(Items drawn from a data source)
+++++

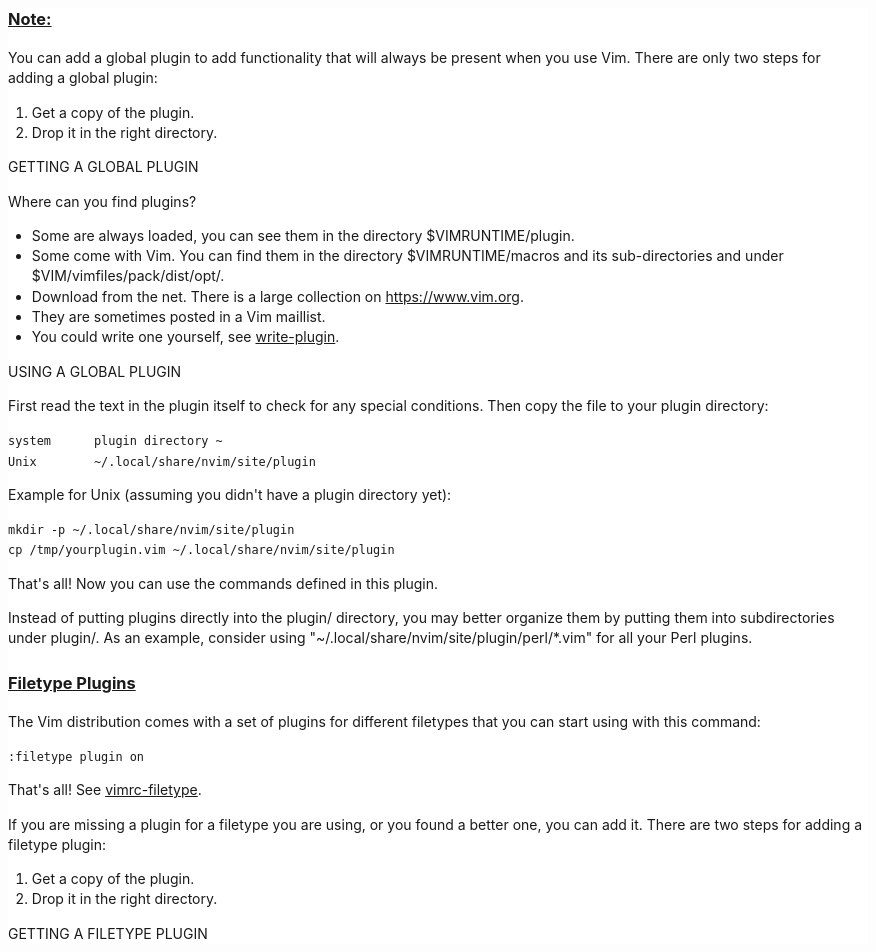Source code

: ### <a id="add-global-plugin" class="section-title" href="#add-global-plugin">Note:</a>
You can add a global plugin to add functionality that will always be present
when you use Vim.  There are only two steps for adding a global plugin:
1. Get a copy of the plugin.
2. Drop it in the right directory.


GETTING A GLOBAL PLUGIN

Where can you find plugins?
- Some are always loaded, you can see them in the directory $VIMRUNTIME/plugin.
- Some come with Vim.  You can find them in the directory $VIMRUNTIME/macros
  and its sub-directories and under $VIM/vimfiles/pack/dist/opt/.
- Download from the net.  There is a large collection on https://www.vim.org.
- They are sometimes posted in a Vim maillist.
- You could write one yourself, see [write-plugin](#write-plugin).


USING A GLOBAL PLUGIN

First read the text in the plugin itself to check for any special conditions.
Then copy the file to your plugin directory:

	system		plugin directory ~
	Unix		~/.local/share/nvim/site/plugin

Example for Unix (assuming you didn't have a plugin directory yet):

	mkdir -p ~/.local/share/nvim/site/plugin
	cp /tmp/yourplugin.vim ~/.local/share/nvim/site/plugin

That's all!  Now you can use the commands defined in this plugin.

Instead of putting plugins directly into the plugin/ directory, you may
better organize them by putting them into subdirectories under plugin/.
As an example, consider using "~/.local/share/nvim/site/plugin/perl/*.vim" for 
all your Perl plugins.


### <a id="add-filetype-plugin ftplugins" class="section-title" href="#add-filetype-plugin ftplugins">Filetype Plugins</a>

The Vim distribution comes with a set of plugins for different filetypes that
you can start using with this command:

	:filetype plugin on

That's all!  See [vimrc-filetype](#vimrc-filetype).

If you are missing a plugin for a filetype you are using, or you found a
better one, you can add it.  There are two steps for adding a filetype plugin:
1. Get a copy of the plugin.
2. Drop it in the right directory.


GETTING A FILETYPE PLUGIN
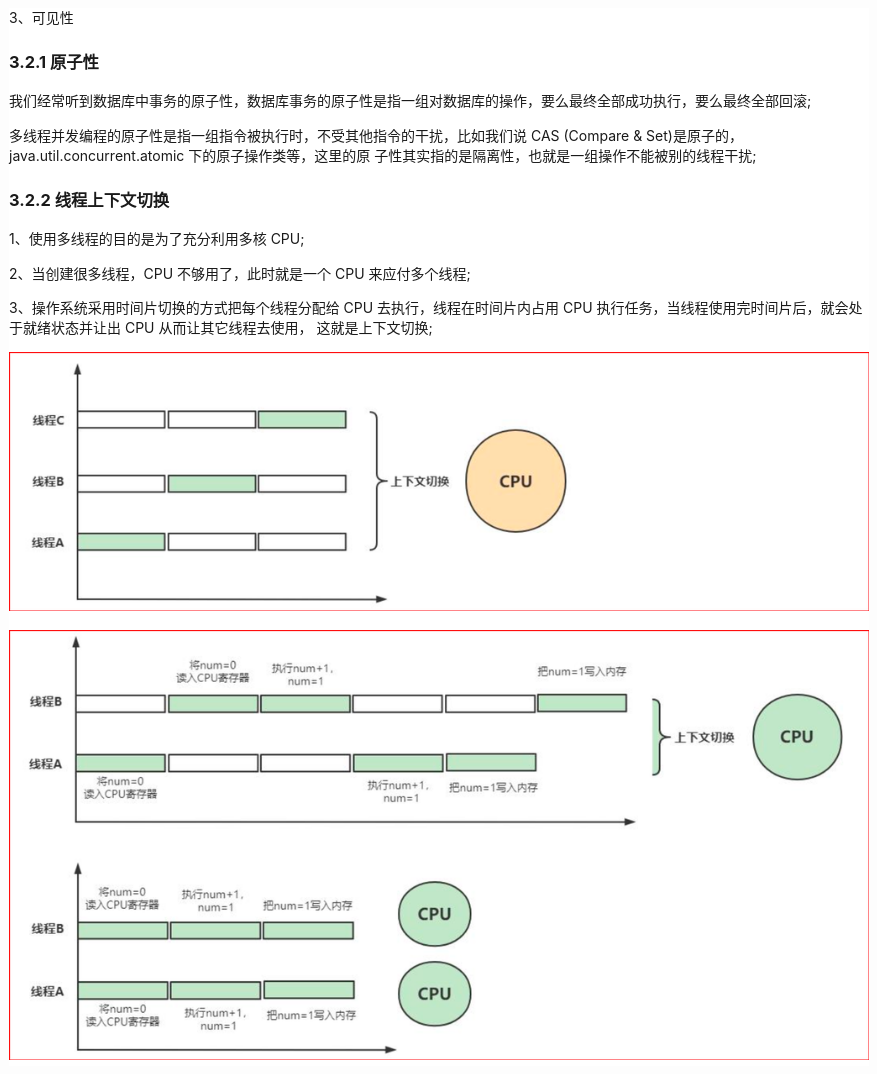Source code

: 3、可见性

### 3.2.1 原子性

我们经常听到数据库中事务的原子性，数据库事务的原子性是指一组对数据库的操作，要么最终全部成功执行，要么最终全部回滚;

多线程并发编程的原子性是指一组指令被执行时，不受其他指令的干扰，比如我们说 CAS (Compare & Set)是原子的，java.util.concurrent.atomic 下的原子操作类等，这里的原 子性其实指的是隔离性，也就是一组操作不能被别的线程干扰;

### 3.2.2 线程上下文切换

1、使用多线程的目的是为了充分利用多核 CPU;

2、当创建很多线程，CPU 不够用了，此时就是一个 CPU 来应付多个线程;

3、操作系统采用时间片切换的方式把每个线程分配给 CPU 去执行，线程在时间片内占用 CPU 执行任务，当线程使用完时间片后，就会处于就绪状态并让出 CPU 从而让其它线程去使用， 这就是上下文切换;

![JUC-DLJD%204648469124964969b9652709e0514cb0/JUC-DLJD%E6%9C%AA%E5%AE%8C7fcca845-c2d9-4d75-a916-582dcab67110image_1.png](../images/7fcca845-c2d9-4d75-a916-582dcab67110image_1.png)

![JUC-DLJD%204648469124964969b9652709e0514cb0/JUC-DLJD%E6%9C%AA%E5%AE%8C7fcca845-c2d9-4d75-a916-582dcab67110image_2.png](../images/7fcca845-c2d9-4d75-a916-582dcab67110image_2.png)
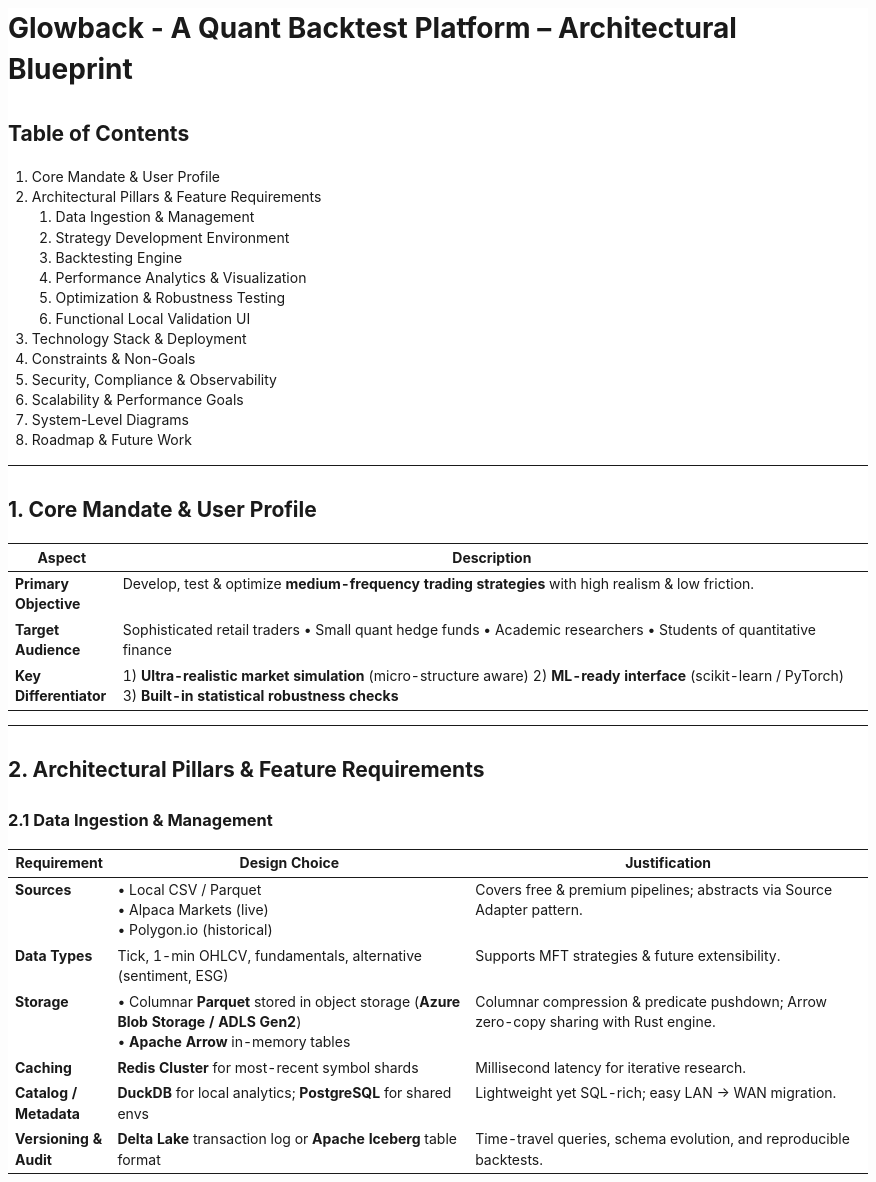 # Glowback - A Quant Backtest Platform – Architectural Blueprint

## Table of Contents
1. Core Mandate & User Profile
2. Architectural Pillars & Feature Requirements
   1. Data Ingestion & Management
   2. Strategy Development Environment
   3. Backtesting Engine
   4. Performance Analytics & Visualization
   5. Optimization & Robustness Testing
   6. Functional Local Validation UI
3. Technology Stack & Deployment
4. Constraints & Non-Goals
5. Security, Compliance & Observability
6. Scalability & Performance Goals
7. System-Level Diagrams
8. Roadmap & Future Work

---

## 1. Core Mandate & User Profile

| Aspect | Description |
|--------|-------------|
| **Primary Objective** | Develop, test & optimize **medium-frequency trading strategies** with high realism & low friction. |
| **Target Audience** | Sophisticated retail traders • Small quant hedge funds • Academic researchers • Students of quantitative finance |
| **Key Differentiator** | 1) **Ultra-realistic market simulation** (micro-structure aware) 2) **ML-ready interface** (scikit-learn / PyTorch) 3) **Built-in statistical robustness checks** |

---

## 2. Architectural Pillars & Feature Requirements

### 2.1  Data Ingestion & Management

| Requirement | Design Choice | Justification |
|-------------|---------------|---------------|
| **Sources** | • Local CSV / Parquet <br/>• Alpaca Markets (live) <br/>• Polygon.io (historical) | Covers free & premium pipelines; abstracts via Source Adapter pattern. |
| **Data Types** | Tick, 1-min OHLCV, fundamentals, alternative (sentiment, ESG) | Supports MFT strategies & future extensibility. |
| **Storage** | • Columnar **Parquet** stored in object storage (**Azure Blob Storage / ADLS Gen2**) <br/>• **Apache Arrow** in-memory tables | Columnar compression & predicate pushdown; Arrow zero-copy sharing with Rust engine. |
| **Caching** | **Redis Cluster** for most-recent symbol shards | Millisecond latency for iterative research. |
| **Catalog / Metadata** | **DuckDB** for local analytics; **PostgreSQL** for shared envs | Lightweight yet SQL-rich; easy LAN → WAN migration. |
| **Versioning & Audit** | **Delta Lake** transaction log or **Apache Iceberg** table format | Time-travel queries, schema evolution, and reproducible backtests. |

+++++

Work instruction ▸
Rewrite every line of the listing above as a numbered list, skipping blank lines and leaving out the pictures.

Response below ▸
1. Source code
2. : ### <a id="add-global-plugin" class="section-title" href="#add-global-plugin">Note:</a>
3. You can add a global plugin to add functionality that will always be present
4. when you use Vim.  There are only two steps for adding a global plugin:
5. 1. Get a copy of the plugin.
6. 2. Drop it in the right directory.
7. GETTING A GLOBAL PLUGIN
8. Where can you find plugins?
9. - Some are always loaded, you can see them in the directory $VIMRUNTIME/plugin.
10. - Some come with Vim.  You can find them in the directory $VIMRUNTIME/macros
11.   and its sub-directories and under $VIM/vimfiles/pack/dist/opt/.
12. - Download from the net.  There is a large collection on https://www.vim.org.
13. - They are sometimes posted in a Vim maillist.
14. - You could write one yourself, see [write-plugin](#write-plugin).
15. USING A GLOBAL PLUGIN
16. First read the text in the plugin itself to check for any special conditions.
17. Then copy the file to your plugin directory:
18. 	system		plugin directory ~
19. 	Unix		~/.local/share/nvim/site/plugin
20. Example for Unix (assuming you didn't have a plugin directory yet):
21. 	mkdir -p ~/.local/share/nvim/site/plugin
22. 	cp /tmp/yourplugin.vim ~/.local/share/nvim/site/plugin
23. That's all!  Now you can use the commands defined in this plugin.
24. Instead of putting plugins directly into the plugin/ directory, you may
25. better organize them by putting them into subdirectories under plugin/.
26. As an example, consider using "~/.local/share/nvim/site/plugin/perl/*.vim" for 
27. all your Perl plugins.
28. ### <a id="add-filetype-plugin ftplugins" class="section-title" href="#add-filetype-plugin ftplugins">Filetype Plugins</a>
29. The Vim distribution comes with a set of plugins for different filetypes that
30. you can start using with this command:
31. 	:filetype plugin on
32. That's all!  See [vimrc-filetype](#vimrc-filetype).
33. If you are missing a plugin for a filetype you are using, or you found a
34. better one, you can add it.  There are two steps for adding a filetype plugin:
35. 1. Get a copy of the plugin.
36. 2. Drop it in the right directory.
37. GETTING A FILETYPE PLUGIN
38. Source code
39. : 3、可见性
40. ### 3.2.1 原子性
41. 我们经常听到数据库中事务的原子性，数据库事务的原子性是指一组对数据库的操作，要么最终全部成功执行，要么最终全部回滚;
42. 多线程并发编程的原子性是指一组指令被执行时，不受其他指令的干扰，比如我们说 CAS (Compare & Set)是原子的，java.util.concurrent.atomic 下的原子操作类等，这里的原 子性其实指的是隔离性，也就是一组操作不能被别的线程干扰;
43. ### 3.2.2 线程上下文切换
44. 1、使用多线程的目的是为了充分利用多核 CPU;
45. 2、当创建很多线程，CPU 不够用了，此时就是一个 CPU 来应付多个线程;
46. 3、操作系统采用时间片切换的方式把每个线程分配给 CPU 去执行，线程在时间片内占用 CPU 执行任务，当线程使用完时间片后，就会处于就绪状态并让出 CPU 从而让其它线程去使用， 这就是上下文切换;
47. ![JUC-DLJD%204648469124964969b9652709e0514cb0/JUC-DLJD%E6%9C%AA%E5%AE%8C7fcca845-c2d9-4d75-a916-582dcab67110image_1.png](../images/7fcca845-c2d9-4d75-a916-582dcab67110image_1.png)
48. ![JUC-DLJD%204648469124964969b9652709e0514cb0/JUC-DLJD%E6%9C%AA%E5%AE%8C7fcca845-c2d9-4d75-a916-582dcab67110image_2.png](../images/7fcca845-c2d9-4d75-a916-582dcab67110image_2.png)
49.  # Glowback - A Quant Backtest Platform – Architectural Blueprint
50. ## Table of Contents
51. 1. Core Mandate & User Profile
52. 2. Architectural Pillars & Feature Requirements
53.    1. Data Ingestion & Management
54.    2. Strategy Development Environment
55.    3. Backtesting Engine
56.    4. Performance Analytics & Visualization
57.    5. Optimization & Robustness Testing
58.    6. Functional Local Validation UI
59. 3. Technology Stack & Deployment
60. 4. Constraints & Non-Goals
61. 5. Security, Compliance & Observability
62. 6. Scalability & Performance Goals
63. 7. System-Level Diagrams
64. 8. Roadmap & Future Work
65. ---
66. ## 1. Core Mandate & User Profile
67. | Aspect | Description |
68. |--------|-------------|
69. | **Primary Objective** | Develop, test & optimize **medium-frequency trading strategies** with high realism & low friction. |
70. | **Target Audience** | Sophisticated retail traders • Small quant hedge funds • Academic researchers • Students of quantitative finance |
71. | **Key Differentiator** | 1) **Ultra-realistic market simulation** (micro-structure aware) 2) **ML-ready interface** (scikit-learn / PyTorch) 3) **Built-in statistical robustness checks** |
72. ---
73. ## 2. Architectural Pillars & Feature Requirements
74. ### 2.1  Data Ingestion & Management
75. | Requirement | Design Choice | Justification |
76. |-------------|---------------|---------------|
77. | **Sources** | • Local CSV / Parquet <br/>• Alpaca Markets (live) <br/>• Polygon.io (historical) | Covers free & premium pipelines; abstracts via Source Adapter pattern. |
78. | **Data Types** | Tick, 1-min OHLCV, fundamentals, alternative (sentiment, ESG) | Supports MFT strategies & future extensibility. |
79. | **Storage** | • Columnar **Parquet** stored in object storage (**Azure Blob Storage / ADLS Gen2**) <br/>• **Apache Arrow** in-memory tables | Columnar compression & predicate pushdown; Arrow zero-copy sharing with Rust engine. |
80. | **Caching** | **Redis Cluster** for most-recent symbol shards | Millisecond latency for iterative research. |
81. | **Catalog / Metadata** | **DuckDB** for local analytics; **PostgreSQL** for shared envs | Lightweight yet SQL-rich; easy LAN → WAN migration. |
82. | **Versioning & Audit** | **Delta Lake** transaction log or **Apache Iceberg** table format | Time-travel queries, schema evolution, and reproducible backtests. |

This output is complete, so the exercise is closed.